Work through the records below and copy every line that includes "Metadata".

*** Opening of ENTRIES PROVIDED ***

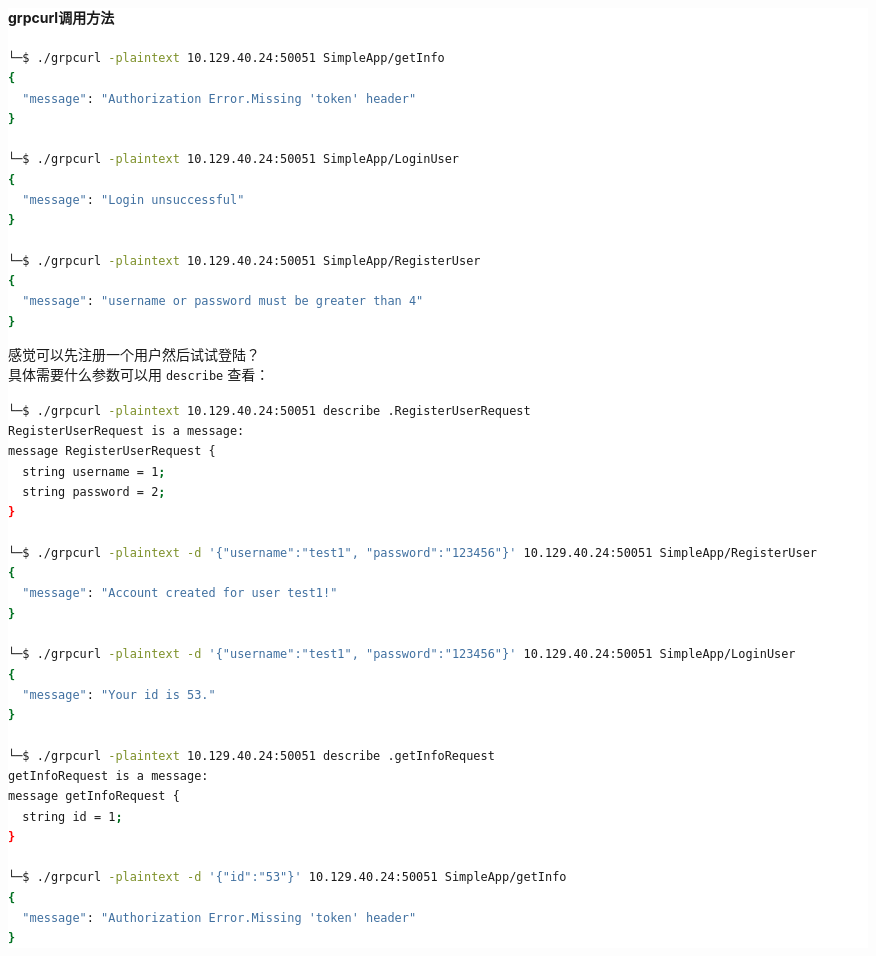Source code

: #### grpcurl调用方法

```bash
└─$ ./grpcurl -plaintext 10.129.40.24:50051 SimpleApp/getInfo
{
  "message": "Authorization Error.Missing 'token' header"
}

└─$ ./grpcurl -plaintext 10.129.40.24:50051 SimpleApp/LoginUser
{
  "message": "Login unsuccessful"
}

└─$ ./grpcurl -plaintext 10.129.40.24:50051 SimpleApp/RegisterUser
{
  "message": "username or password must be greater than 4"
}
```

感觉可以先注册一个用户然后试试登陆？  
具体需要什么参数可以用 `describe` 查看：
```bash
└─$ ./grpcurl -plaintext 10.129.40.24:50051 describe .RegisterUserRequest          
RegisterUserRequest is a message:
message RegisterUserRequest {
  string username = 1;
  string password = 2;
}

└─$ ./grpcurl -plaintext -d '{"username":"test1", "password":"123456"}' 10.129.40.24:50051 SimpleApp/RegisterUser
{
  "message": "Account created for user test1!"
}

└─$ ./grpcurl -plaintext -d '{"username":"test1", "password":"123456"}' 10.129.40.24:50051 SimpleApp/LoginUser   
{
  "message": "Your id is 53."
}

└─$ ./grpcurl -plaintext 10.129.40.24:50051 describe .getInfoRequest    
getInfoRequest is a message:
message getInfoRequest {
  string id = 1;
}

└─$ ./grpcurl -plaintext -d '{"id":"53"}' 10.129.40.24:50051 SimpleApp/getInfo 
{
  "message": "Authorization Error.Missing 'token' header"
}
```
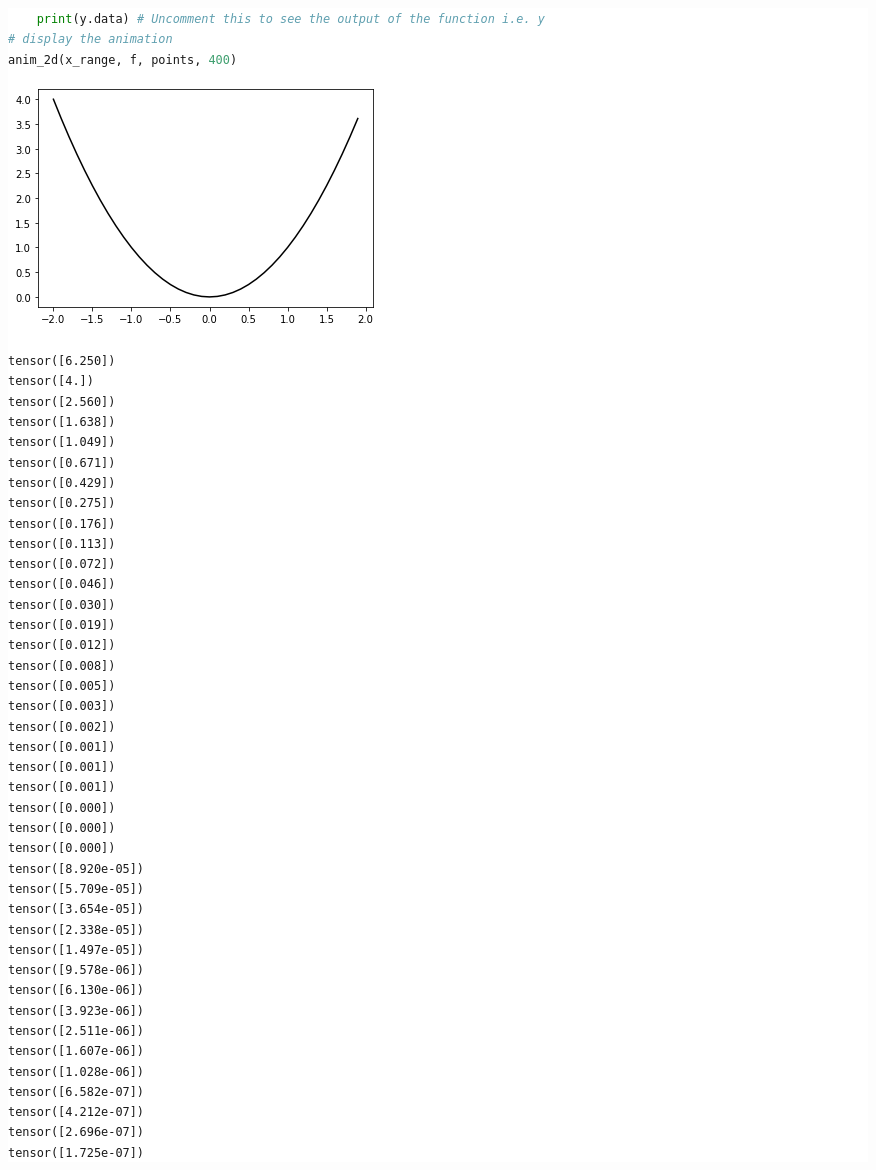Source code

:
 ```python
    print(y.data) # Uncomment this to see the output of the function i.e. y
# display the animation
anim_2d(x_range, f, points, 400)
```


    
![png](output_2_0.png)
    


    tensor([6.250])
    tensor([4.])
    tensor([2.560])
    tensor([1.638])
    tensor([1.049])
    tensor([0.671])
    tensor([0.429])
    tensor([0.275])
    tensor([0.176])
    tensor([0.113])
    tensor([0.072])
    tensor([0.046])
    tensor([0.030])
    tensor([0.019])
    tensor([0.012])
    tensor([0.008])
    tensor([0.005])
    tensor([0.003])
    tensor([0.002])
    tensor([0.001])
    tensor([0.001])
    tensor([0.001])
    tensor([0.000])
    tensor([0.000])
    tensor([0.000])
    tensor([8.920e-05])
    tensor([5.709e-05])
    tensor([3.654e-05])
    tensor([2.338e-05])
    tensor([1.497e-05])
    tensor([9.578e-06])
    tensor([6.130e-06])
    tensor([3.923e-06])
    tensor([2.511e-06])
    tensor([1.607e-06])
    tensor([1.028e-06])
    tensor([6.582e-07])
    tensor([4.212e-07])
    tensor([2.696e-07])
    tensor([1.725e-07])
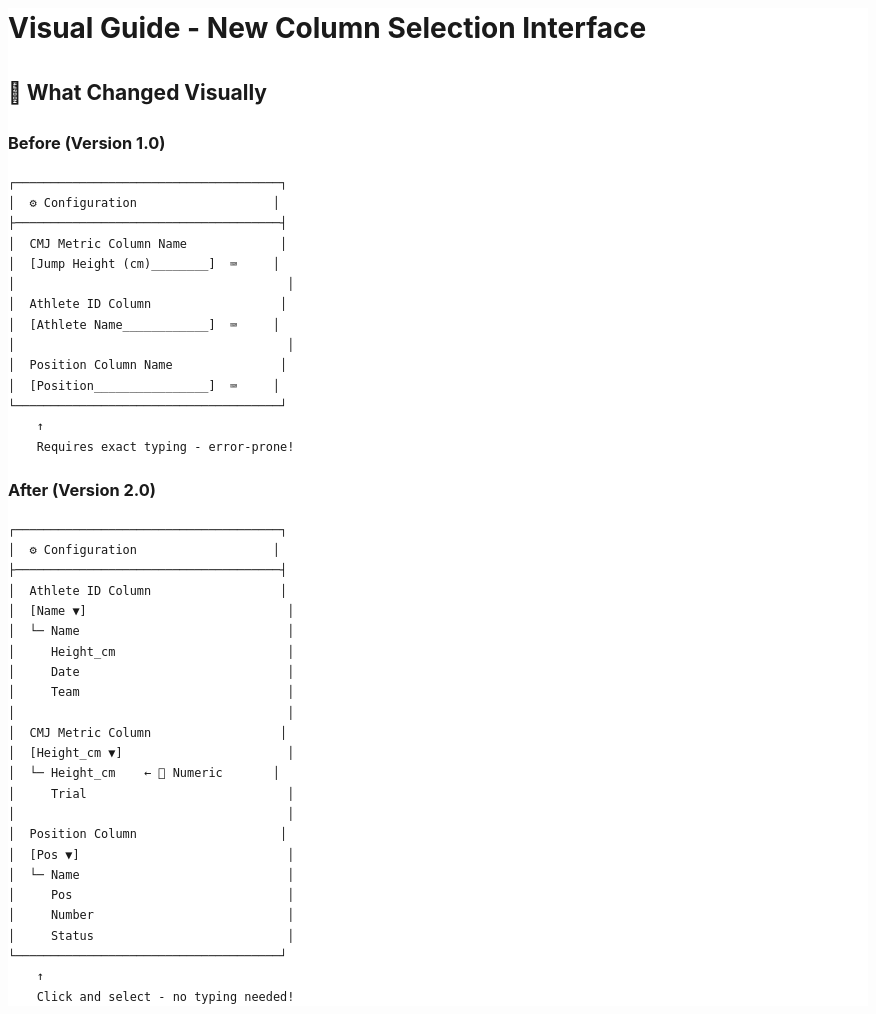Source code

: # Visual Guide - New Column Selection Interface

## 🎨 What Changed Visually

### Before (Version 1.0)
```
┌─────────────────────────────────────┐
│  ⚙️ Configuration                   │
├─────────────────────────────────────┤
│  CMJ Metric Column Name             │
│  [Jump Height (cm)________]  ⌨️     │
│                                      │
│  Athlete ID Column                  │
│  [Athlete Name____________]  ⌨️     │
│                                      │
│  Position Column Name               │
│  [Position________________]  ⌨️     │
└─────────────────────────────────────┘
    ↑
    Requires exact typing - error-prone!
```

### After (Version 2.0)
```
┌─────────────────────────────────────┐
│  ⚙️ Configuration                   │
├─────────────────────────────────────┤
│  Athlete ID Column                  │
│  [Name ▼]                            │
│  └─ Name                             │
│     Height_cm                        │
│     Date                             │
│     Team                             │
│                                      │
│  CMJ Metric Column                  │
│  [Height_cm ▼]                       │
│  └─ Height_cm    ← 🔢 Numeric       │
│     Trial                            │
│                                      │
│  Position Column                    │
│  [Pos ▼]                             │
│  └─ Name                             │
│     Pos                              │
│     Number                           │
│     Status                           │
└─────────────────────────────────────┘
    ↑
    Click and select - no typing needed!
```
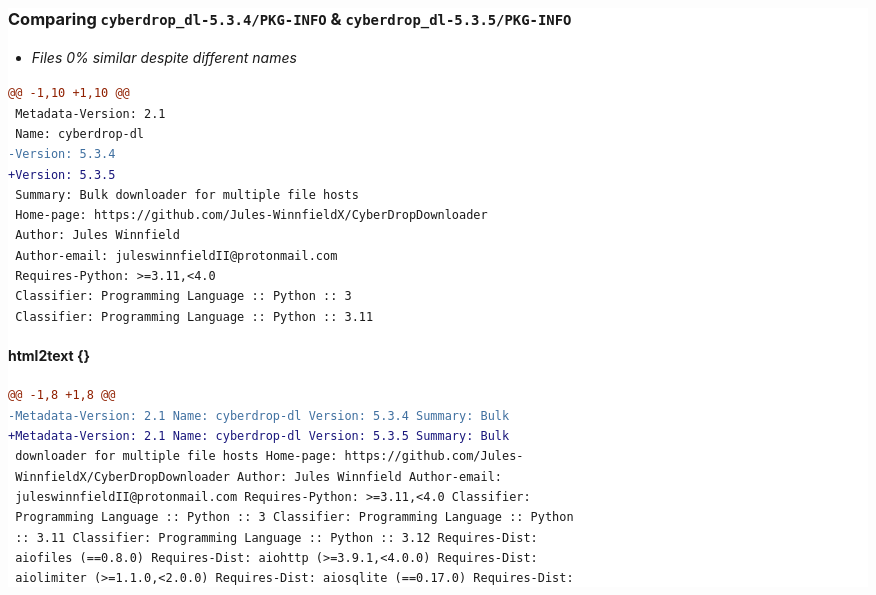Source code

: ### Comparing `cyberdrop_dl-5.3.4/PKG-INFO` & `cyberdrop_dl-5.3.5/PKG-INFO`

 * *Files 0% similar despite different names*

```diff
@@ -1,10 +1,10 @@
 Metadata-Version: 2.1
 Name: cyberdrop-dl
-Version: 5.3.4
+Version: 5.3.5
 Summary: Bulk downloader for multiple file hosts
 Home-page: https://github.com/Jules-WinnfieldX/CyberDropDownloader
 Author: Jules Winnfield
 Author-email: juleswinnfieldII@protonmail.com
 Requires-Python: >=3.11,<4.0
 Classifier: Programming Language :: Python :: 3
 Classifier: Programming Language :: Python :: 3.11
```

#### html2text {}

```diff
@@ -1,8 +1,8 @@
-Metadata-Version: 2.1 Name: cyberdrop-dl Version: 5.3.4 Summary: Bulk
+Metadata-Version: 2.1 Name: cyberdrop-dl Version: 5.3.5 Summary: Bulk
 downloader for multiple file hosts Home-page: https://github.com/Jules-
 WinnfieldX/CyberDropDownloader Author: Jules Winnfield Author-email:
 juleswinnfieldII@protonmail.com Requires-Python: >=3.11,<4.0 Classifier:
 Programming Language :: Python :: 3 Classifier: Programming Language :: Python
 :: 3.11 Classifier: Programming Language :: Python :: 3.12 Requires-Dist:
 aiofiles (==0.8.0) Requires-Dist: aiohttp (>=3.9.1,<4.0.0) Requires-Dist:
 aiolimiter (>=1.1.0,<2.0.0) Requires-Dist: aiosqlite (==0.17.0) Requires-Dist:
```

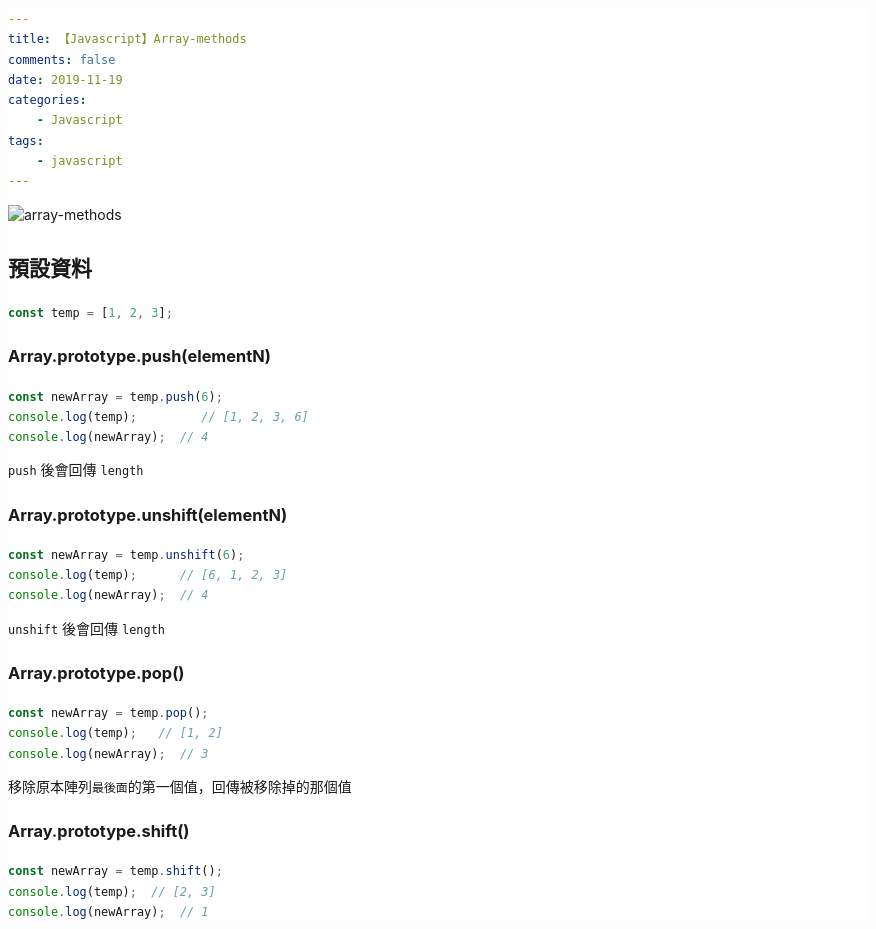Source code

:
 ```yaml
---
title: 【Javascript】Array-methods
comments: false
date: 2019-11-19
categories:
    - Javascript
tags:
    - javascript
---
```


![array-methods](20106426psTRBiwFBt.png)

## 預設資料
```javascript
const temp = [1, 2, 3];
```

### Array.prototype.push(elementN)
```javascript
const newArray = temp.push(6);
console.log(temp);  	   // [1, 2, 3, 6]
console.log(newArray);  // 4
```

`push` 後會回傳 `length`

### Array.prototype.unshift(elementN)
```javascript
const newArray = temp.unshift(6);
console.log(temp);      // [6, 1, 2, 3]
console.log(newArray);  // 4
```

`unshift` 後會回傳 `length`

### Array.prototype.pop()
```javascript
const newArray = temp.pop();
console.log(temp);   // [1, 2]
console.log(newArray);  // 3
```

移除原本陣列`最後面`的第一個值，回傳被移除掉的那個值

### Array.prototype.shift()
```javascript
const newArray = temp.shift();
console.log(temp);  // [2, 3]
console.log(newArray);  // 1
```
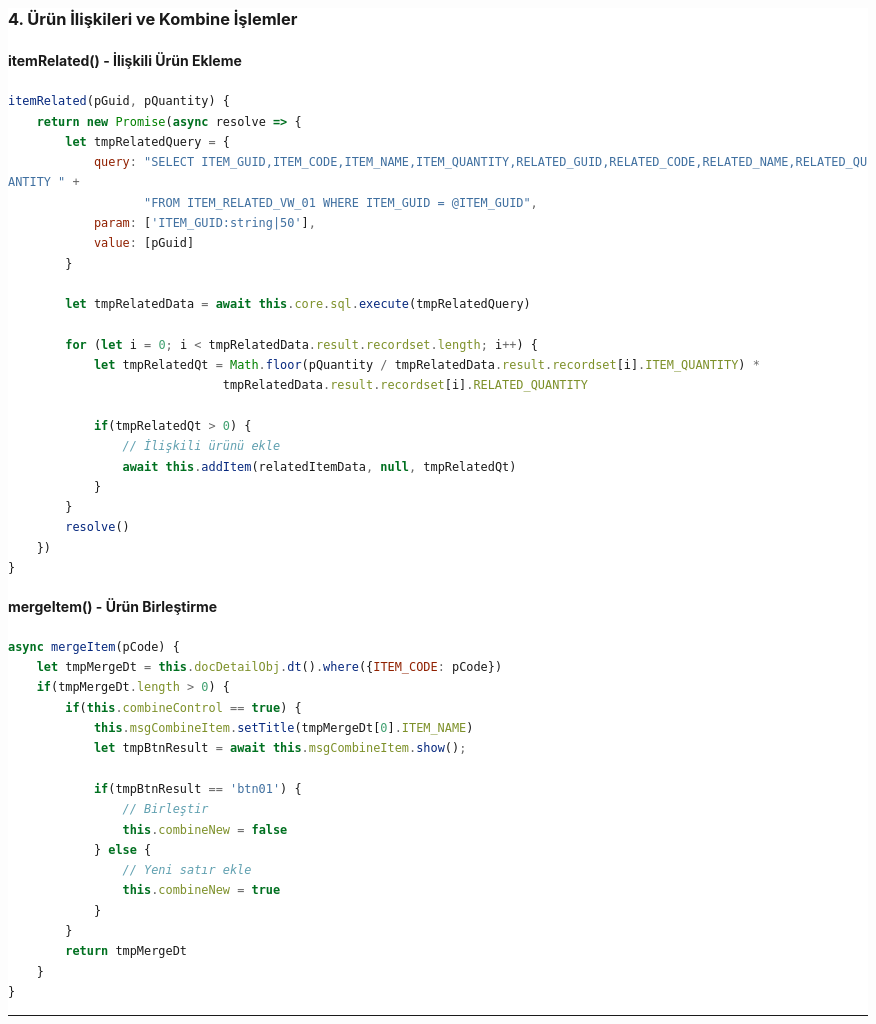 ### 4. Ürün İlişkileri ve Kombine İşlemler

#### itemRelated() - İlişkili Ürün Ekleme
```javascript
itemRelated(pGuid, pQuantity) {
    return new Promise(async resolve => {
        let tmpRelatedQuery = {
            query: "SELECT ITEM_GUID,ITEM_CODE,ITEM_NAME,ITEM_QUANTITY,RELATED_GUID,RELATED_CODE,RELATED_NAME,RELATED_QUANTITY " +
                   "FROM ITEM_RELATED_VW_01 WHERE ITEM_GUID = @ITEM_GUID",
            param: ['ITEM_GUID:string|50'],
            value: [pGuid]
        }
        
        let tmpRelatedData = await this.core.sql.execute(tmpRelatedQuery)
        
        for (let i = 0; i < tmpRelatedData.result.recordset.length; i++) {
            let tmpRelatedQt = Math.floor(pQuantity / tmpRelatedData.result.recordset[i].ITEM_QUANTITY) * 
                              tmpRelatedData.result.recordset[i].RELATED_QUANTITY
            
            if(tmpRelatedQt > 0) {
                // İlişkili ürünü ekle
                await this.addItem(relatedItemData, null, tmpRelatedQt)
            }
        }
        resolve()
    })
}
```

#### mergeItem() - Ürün Birleştirme
```javascript
async mergeItem(pCode) {
    let tmpMergeDt = this.docDetailObj.dt().where({ITEM_CODE: pCode})
    if(tmpMergeDt.length > 0) {
        if(this.combineControl == true) {
            this.msgCombineItem.setTitle(tmpMergeDt[0].ITEM_NAME)
            let tmpBtnResult = await this.msgCombineItem.show();
            
            if(tmpBtnResult == 'btn01') {
                // Birleştir
                this.combineNew = false
            } else {
                // Yeni satır ekle
                this.combineNew = true
            }
        }
        return tmpMergeDt
    }
}
```

---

*** Close of ENTRIES PROVIDED ***

• _REPLY_:
 Metadata-Version: 2.1
-Metadata-Version: 2.1 Name: cyberdrop-dl Version: 5.3.4 Summary: Bulk
+Metadata-Version: 2.1 Name: cyberdrop-dl Version: 5.3.5 Summary: Bulk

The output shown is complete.